Spätestens seit 2019 hatte Rüdiger K. Weng versucht, seinen Einfluss bei Artnet zu vergrößern. Auch er ist nun froh: „Das von mir im Mai erzielte Ergebnis ist für die WFA viel besser, als ich dies ursprünglich geplant hatte. 2019, als wir die ersten zehn Prozent von Artnet gekauft hatten, war mein Ziel, darauf eine strategische Zusammenarbeit zwischen beiden Unternehmen zu begründen. Diese wurde aber leider von Hans Neuendorf blockiert.“
Verluste eingefahren
In der Zwischenzeit hat Artnet weiter Verluste eingefahren und hochverzinste Kredite aufgenommen, teilweise von Neuendorf selbst und anderen dem Unternehmen verbundenen Personen. Weng ist überzeugt: „Die Artnet von früher existiert bald nicht mehr. Das Unternehmen wurde ausgenommen, ist abgewirtschaftet und wird jetzt Teil eines größeren Konvoluts von Kunst-Onlineunternehmen werden. Der Brand wird aber sicherlich erhalten bleiben.“
Das scheint auch Wolffs Plan mit Artnet und der größten Galerieplattform Artsy zu sein: „Wir sehen große Chancen für eine Zusammenarbeit zwischen den beiden Unternehmen. Es gibt viele kleine Marktteilnehmer, und ich glaube, dass beide Unternehmen ein großes Potenzial haben, ihr Geschäft zu nutzen und einen Mehrwert für diese kleinen Akteure zu schaffen.“
Wie sich dieses Zusammenspiel im Detail gestalten soll, lässt er im Vagen: „Es gibt zwar einige Überschneidungen, aber beide Plattformen machen unterschiedliche Dinge. Artnet ist gut im Sekundärmarkt, mit Daten und Nachrichten. Artsy hat einen führenden Marktplatz für zeitgenössische Kunst.“ Die Marschrichtung ist jedoch klar: „Strategisch gesehen wollen wir ein vernetztes Ökosystem in der Kunstwelt schaffen, in dem verschiedene Unternehmen unterschiedliche Aufgaben übernehmen, sich aber gegenseitig unterstützen.“
Gesamte Kunstbranche im Umbruch
Für Weng ist das Kapitel Artnet zunächst abgeschlossen: „Im Moment hält die WFA keine Anteile mehr an Artnet.

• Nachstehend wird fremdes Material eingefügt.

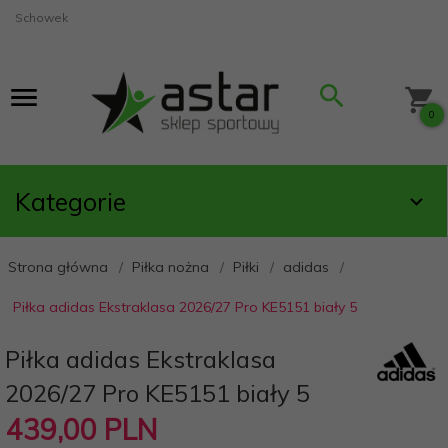
Schowek
0
Kategorie
Strona główna
Piłka nożna
Piłki
adidas
Piłka adidas Ekstraklasa 2026/27 Pro KE5151 biały 5
Piłka adidas Ekstraklasa
2026/27 Pro KE5151 biały 5
439,
00
PLN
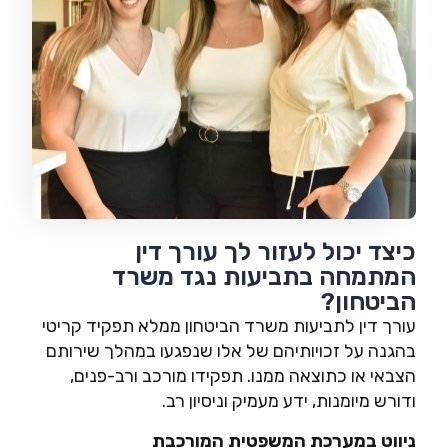
כיצד יכול לעזור לך עורך דין
המתמחה בתביעות נגד משרד
הביטחון?
עורך דין לתביעות משרד הביטחון ממלא תפקיד קריטי
בהגנה על זכויותיהם של אלו שנפגעו במהלך שירותם
הצבאי או כתוצאה ממנו. תפקידו מורכב ורב-פנים,
ודורש מיומנות, ידע מעמיק וניסיון רב.
ניווט במערכת המשפטית המורכבת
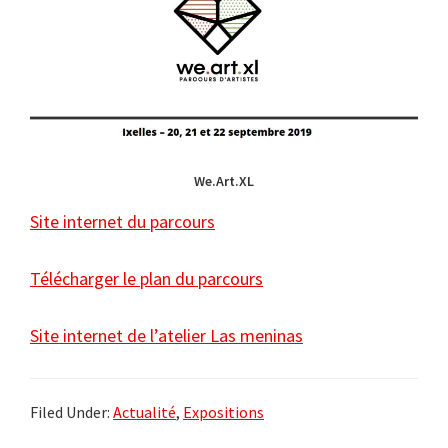
We.Art.XL
Site internet du parcours
Télécharger le plan du parcours
Site internet de l’atelier Las meninas
Filed Under:
Actualité
,
Expositions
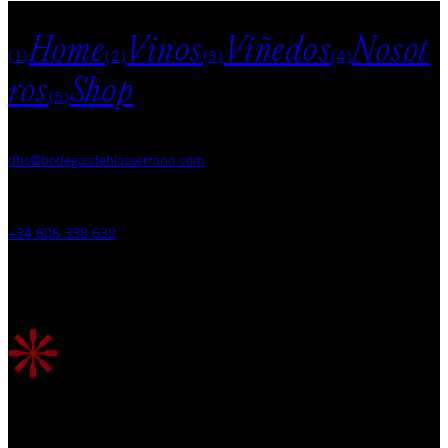
MENU
Home
Vinos
Viñedos
Nosot
(1)
(2)
(3)
(4)
ros
Shop
(5)
EMAIL
dbs@bodegasdeblasserrano.com
TELÉFONO
+34 606 338 632
VIÑEDO
Carretera de Santa Cruz s/n, 09471 Fuentelcésped, Burgos, España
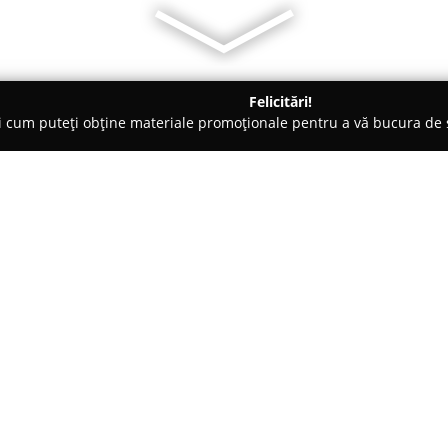
Felicitări!
ți cum puteți obține materiale promoționale pentru a vă bucura d
Veterinare, Stomatologie Veterinară - Bucureşti
Doctor Rolly
Despre companie:
Doctor Rolly
reprezintă un cabi
în centrul Bucureștiului, la ad
de la debut a construit o repu
menținerea sănătății și stării
Arată mai multe >>
la dispoziție o paletă completă
situație cu profesionalism și gri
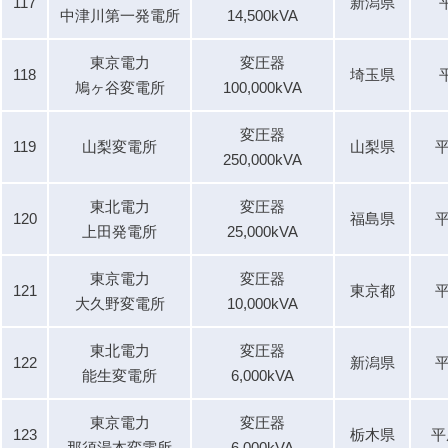
117
新潟県
中津川第一発電所
14,500kVA
東京電力
変圧器
118
埼玉県
鳩ヶ谷変電所
100,000kVA
変圧器
119
山梨変電所
山梨県
平
250,000kVA
東北電力
変圧器
120
福島県
平
上田発電所
25,000kVA
東京電力
変圧器
121
東京都
平
大久野変電所
10,000kVA
東北電力
変圧器
122
新潟県
平
能生変電所
6,000kVA
東京電力
変圧器
123
栃木県
平
那須湯本変電所
6,000kVA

Wir werden in den nächsten Monaten prüfen, ob und in welchem Maße wir uns an dem dann neu geschaffenen Unternehmen beteiligen können und wollen.“
Die Übernahme von Artnet und Artsy durch einen Investor aus der Finanzbranche ist für ihn Zeichen einer größeren Entwicklung: „Sämtliche Interessenten an Artnet kamen aus der Finanzbranche, und keiner hatte nähere Berührungspunkte zum Kunstmarkt. Denken Sie nur an Perrotin und Bonhams, die schon Private-Equity-Unternehmen gehören. Die großen Messen sind auch in branchenfremden Händen.“ Er ist überzeugt: „Die gesamte Kunstbranche befindet sich im Umbruch. Die Zukunft des Kunstmarkts wird an der Schnittstelle zum Finanzmarkt und zur Technologie liegen. Die Generation der traditionellen Kunsthändler und Galeristen wird sich leider sukzessive verabschieden müssen.“ Auf diesen Trend zur Digitalisierung und Kommodifizierung des Kunstmarkts setzt er mit seiner WFA. Wenn seine Wette auf die Zukunft aufgeht, bedeutet das nichts Gutes für das klassische Betriebssystem Kunstmarkt mit seinen Galerien und Messen.